### OBJECTIVE
Can you give the records below again with "locality" swapped for "site" throughout, changing nothing else and leaving out the pictures?

### GIVEN DATA
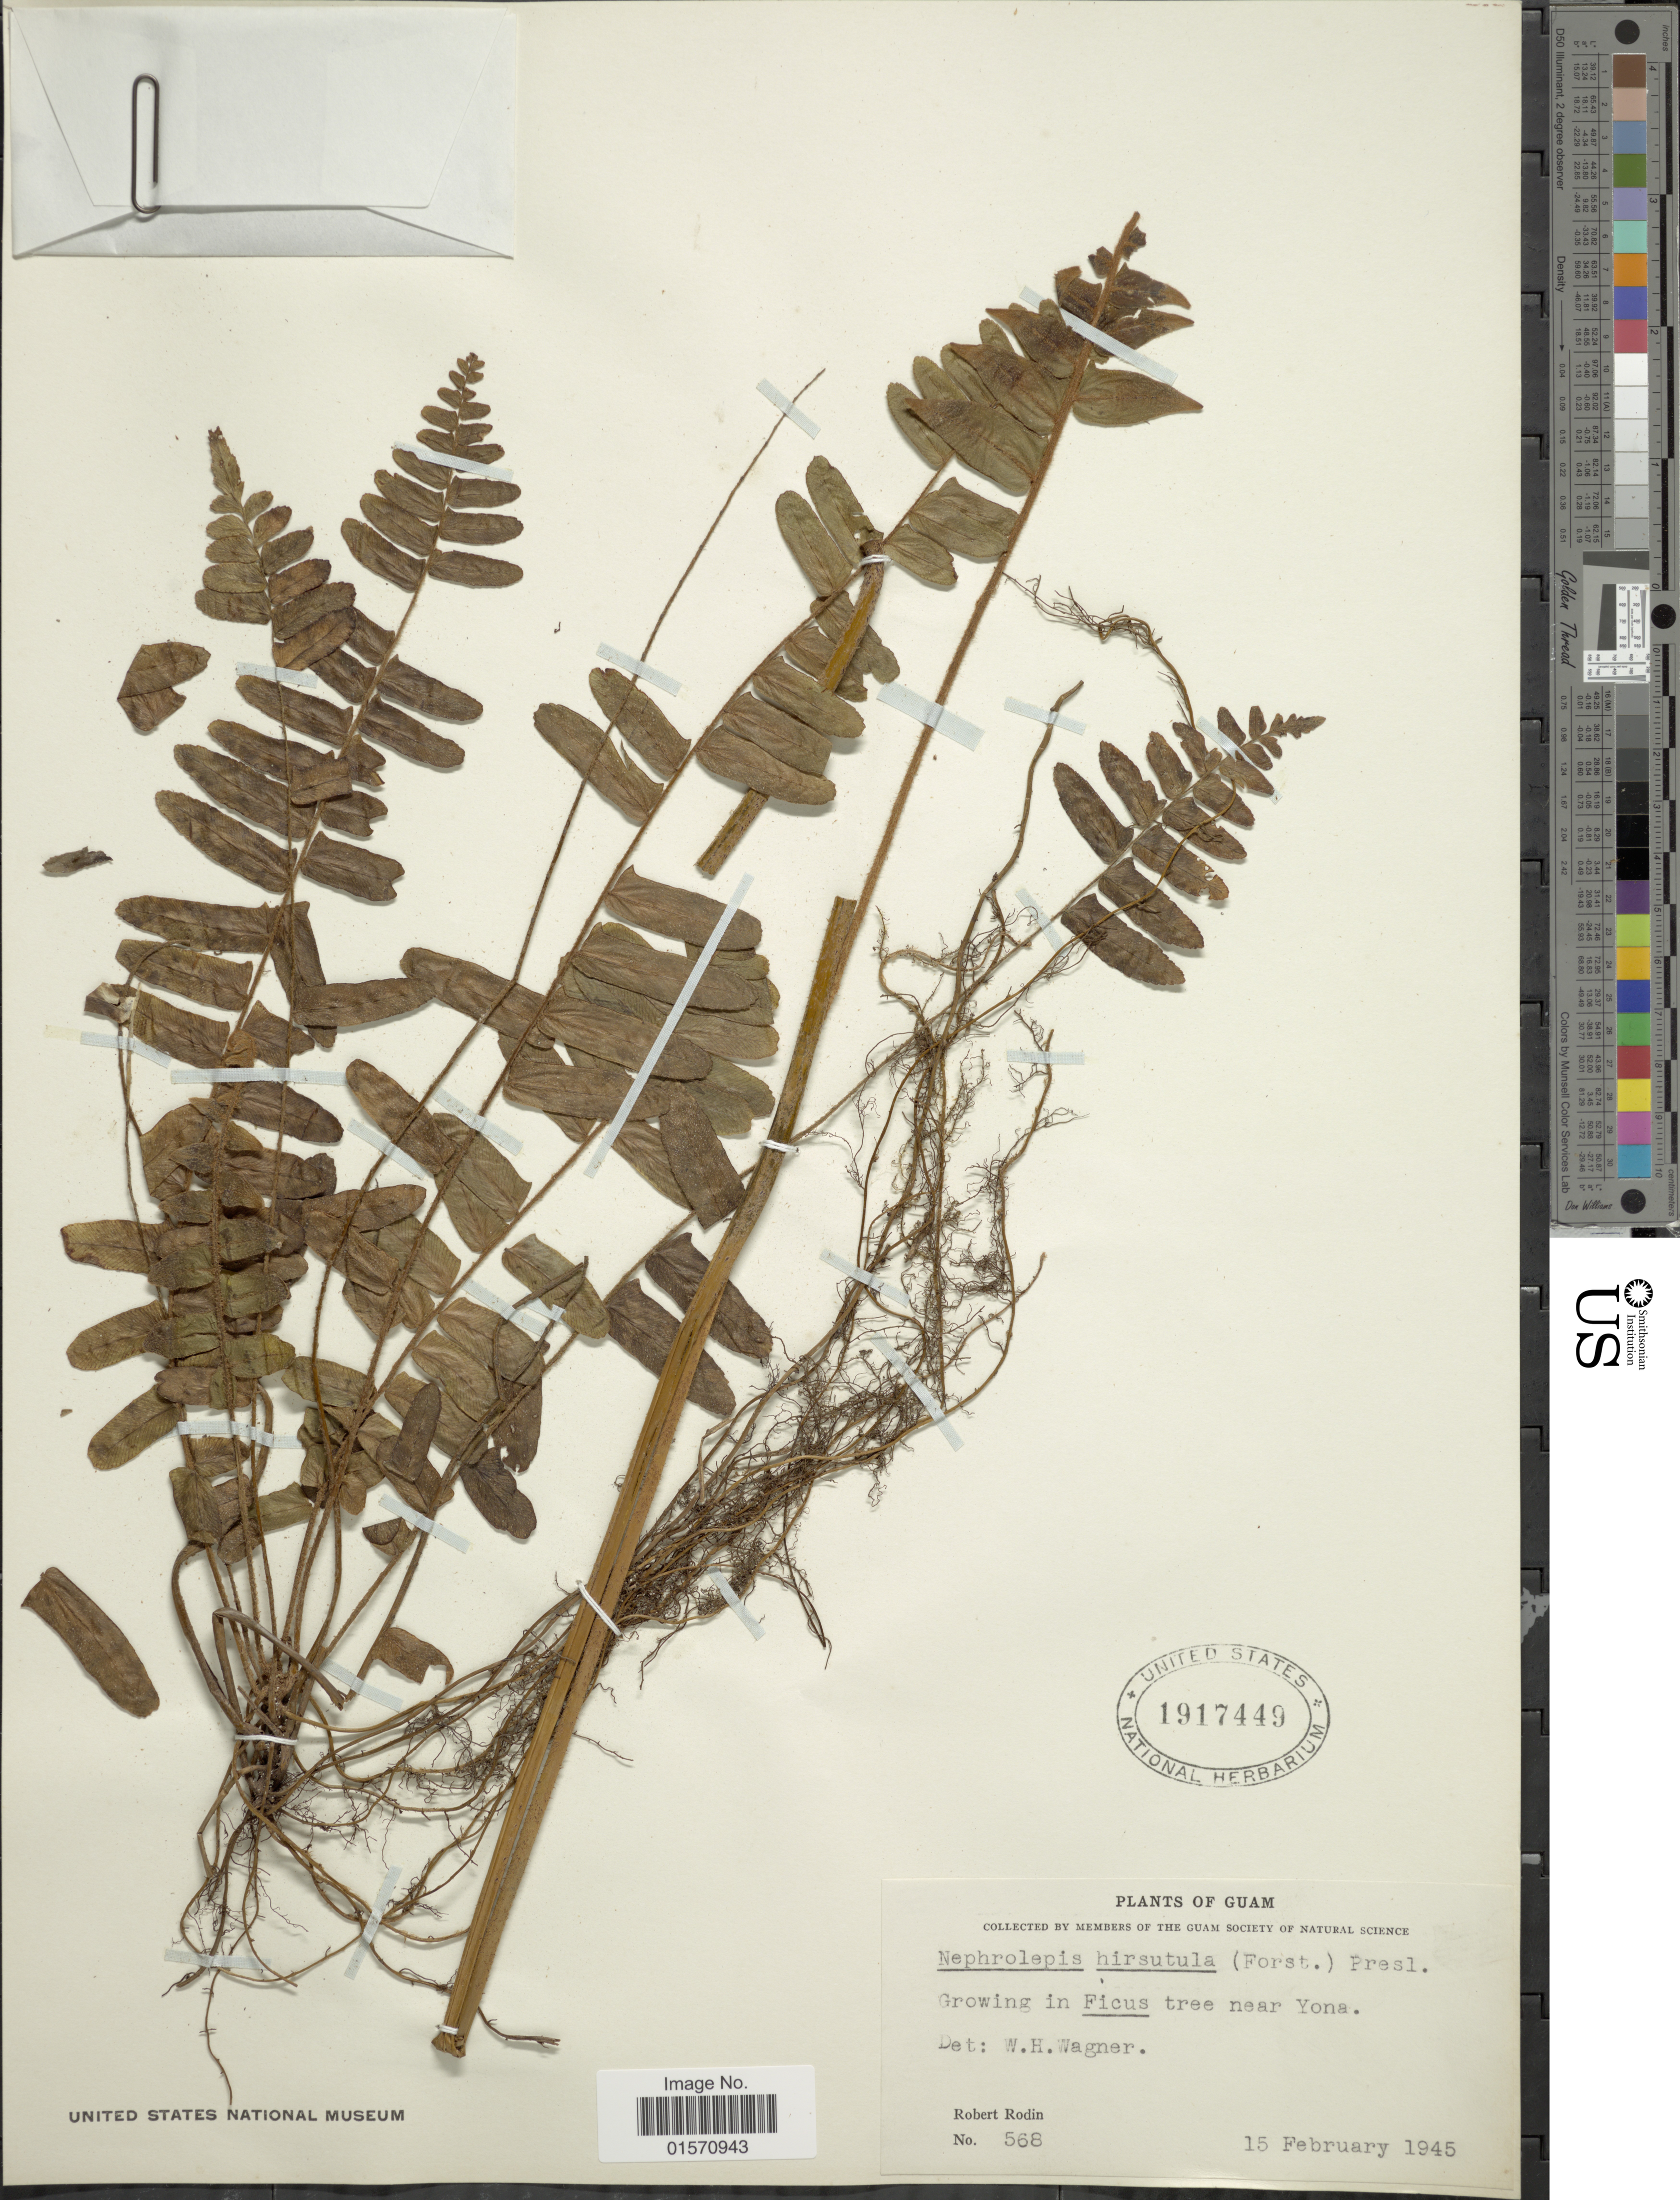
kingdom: Plantae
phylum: Tracheophyta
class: Polypodiopsida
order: Polypodiales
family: Nephrolepidaceae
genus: Nephrolepis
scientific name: Nephrolepis hirsutula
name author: (G. Forst.) C. Presl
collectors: R. Rodin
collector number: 568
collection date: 1945-02-15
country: Guam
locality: In Ficus tree near Yona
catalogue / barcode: US 1917449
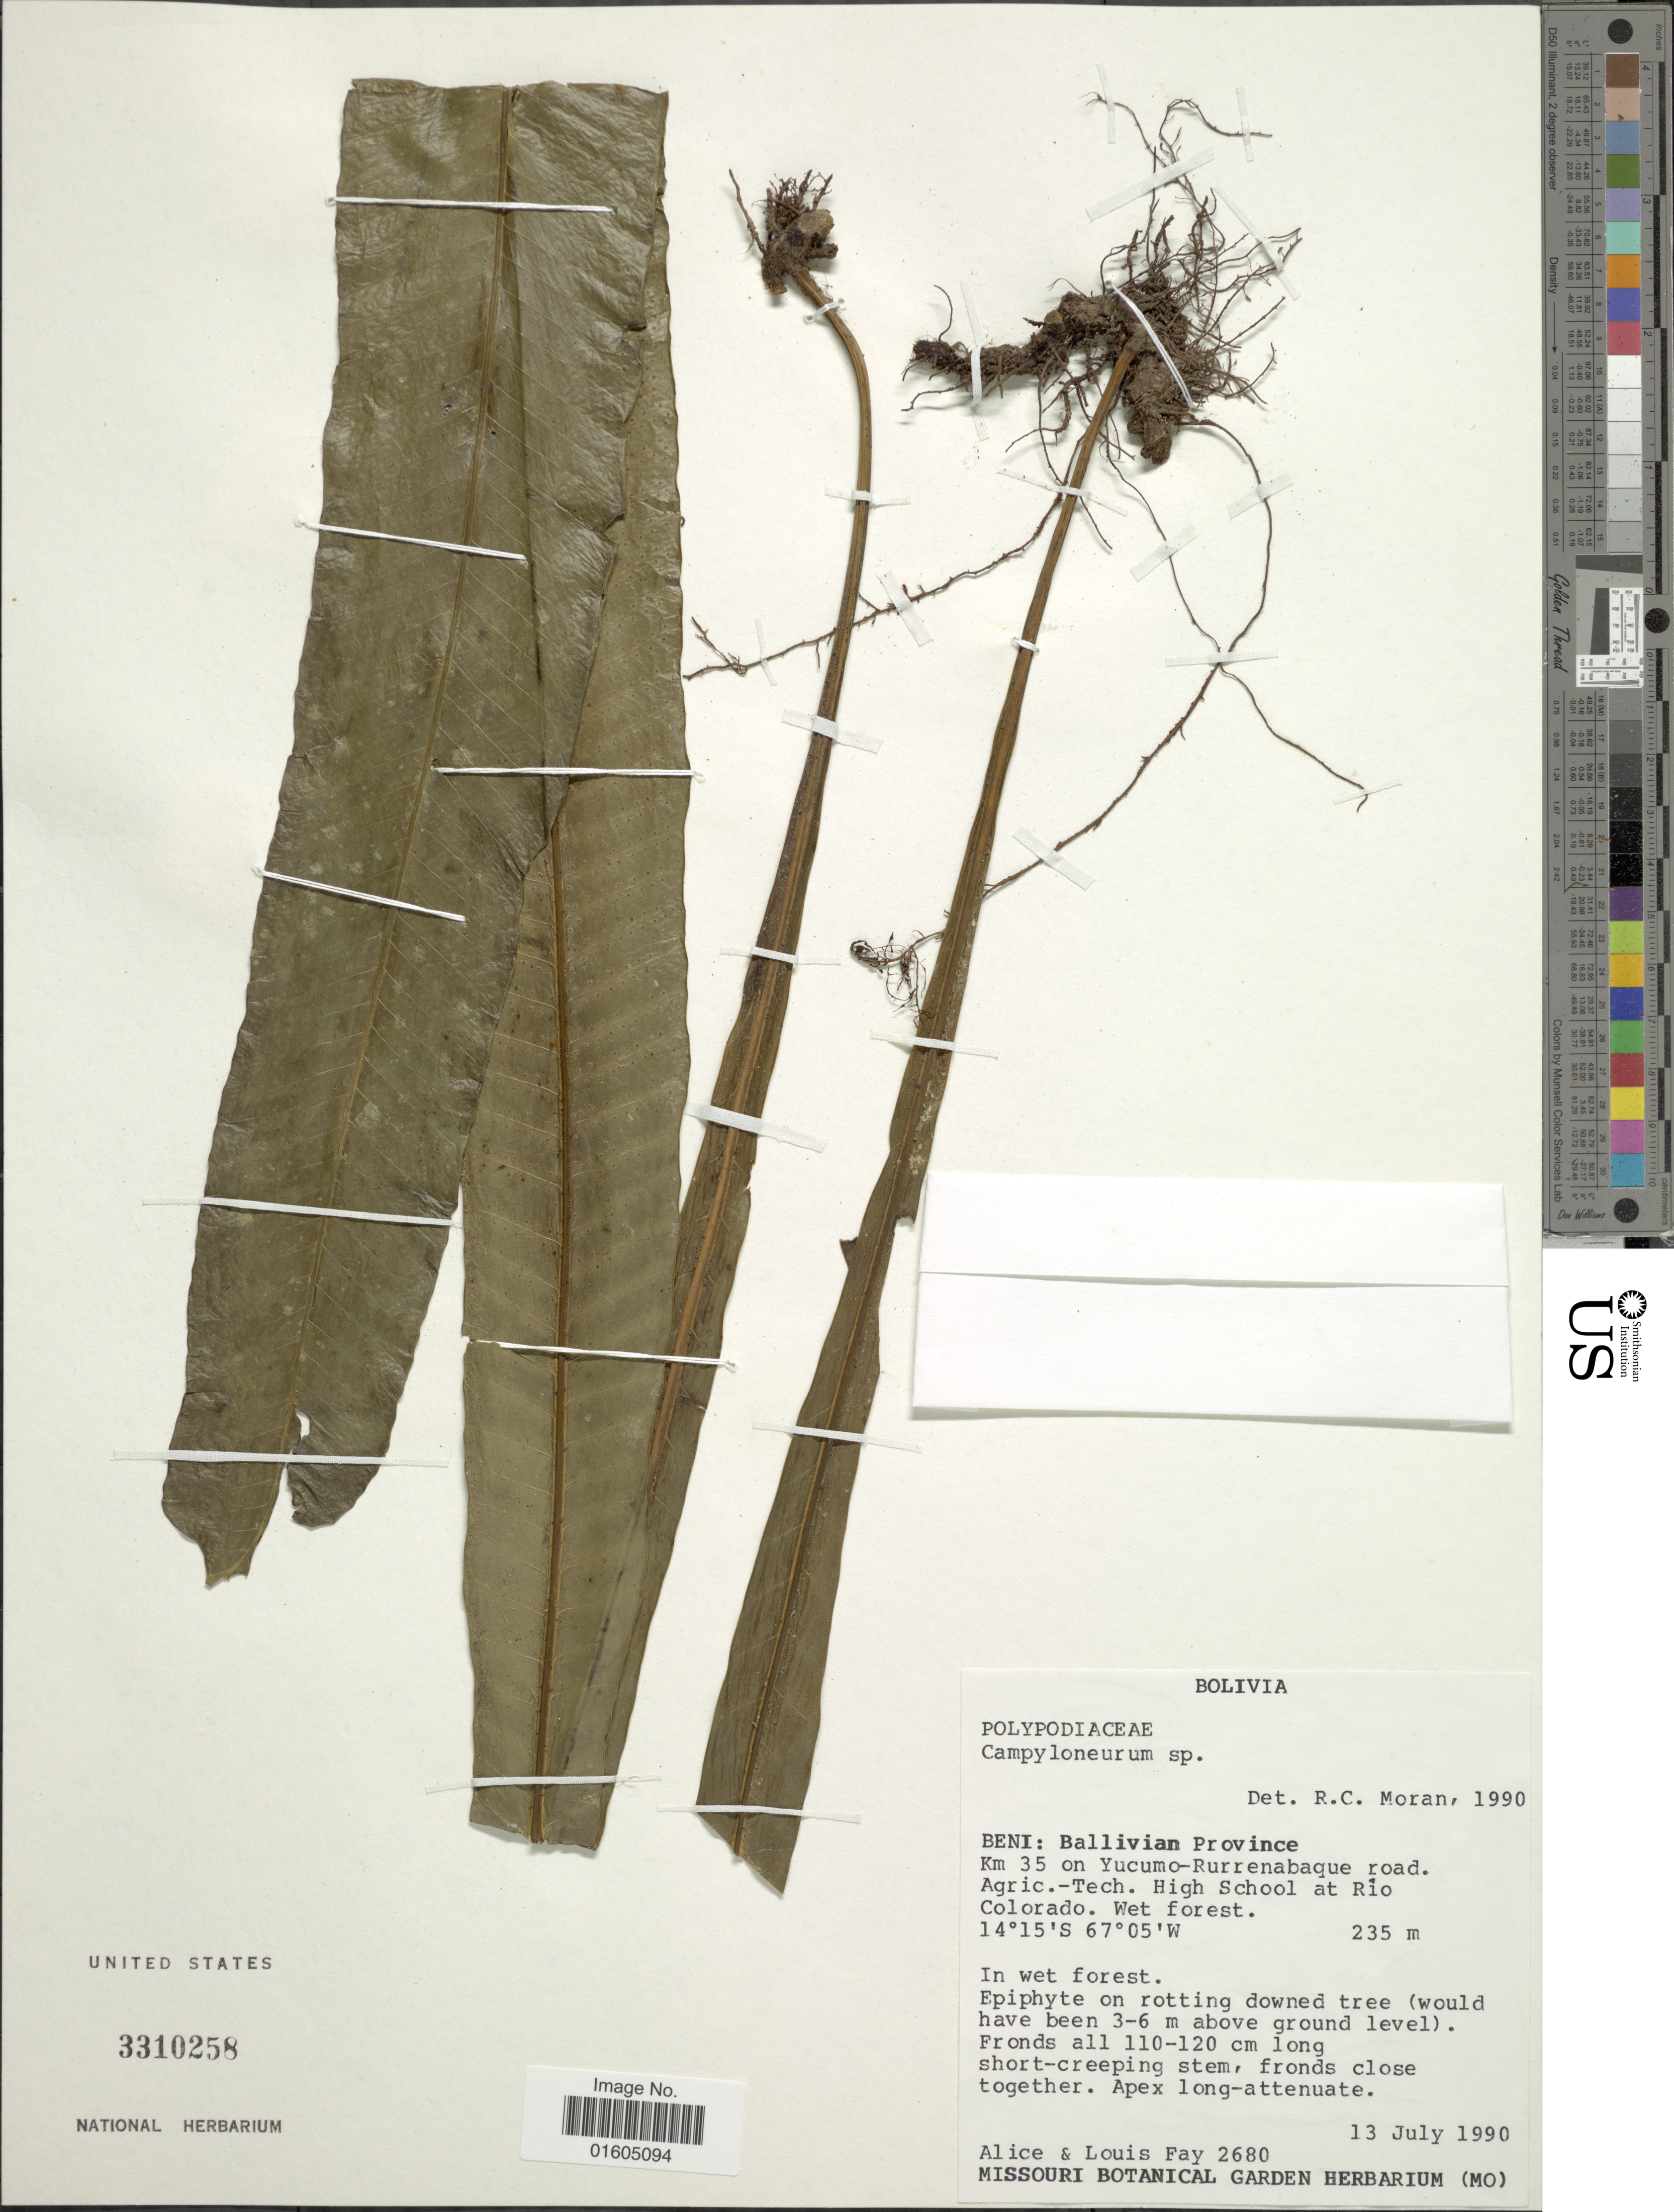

### TASK ANSWER
kingdom: Plantae
phylum: Tracheophyta
class: Polypodiopsida
order: Polypodiales
family: Nephrolepidaceae
genus: Nephrolepis
scientific name: Nephrolepis hirsutula
name author: (G. Forst.) C. Presl
collectors: R. Rodin
collector number: 568
collection date: 1945-02-15
country: Guam
site: In Ficus tree near Yona
catalogue / barcode: US 1917449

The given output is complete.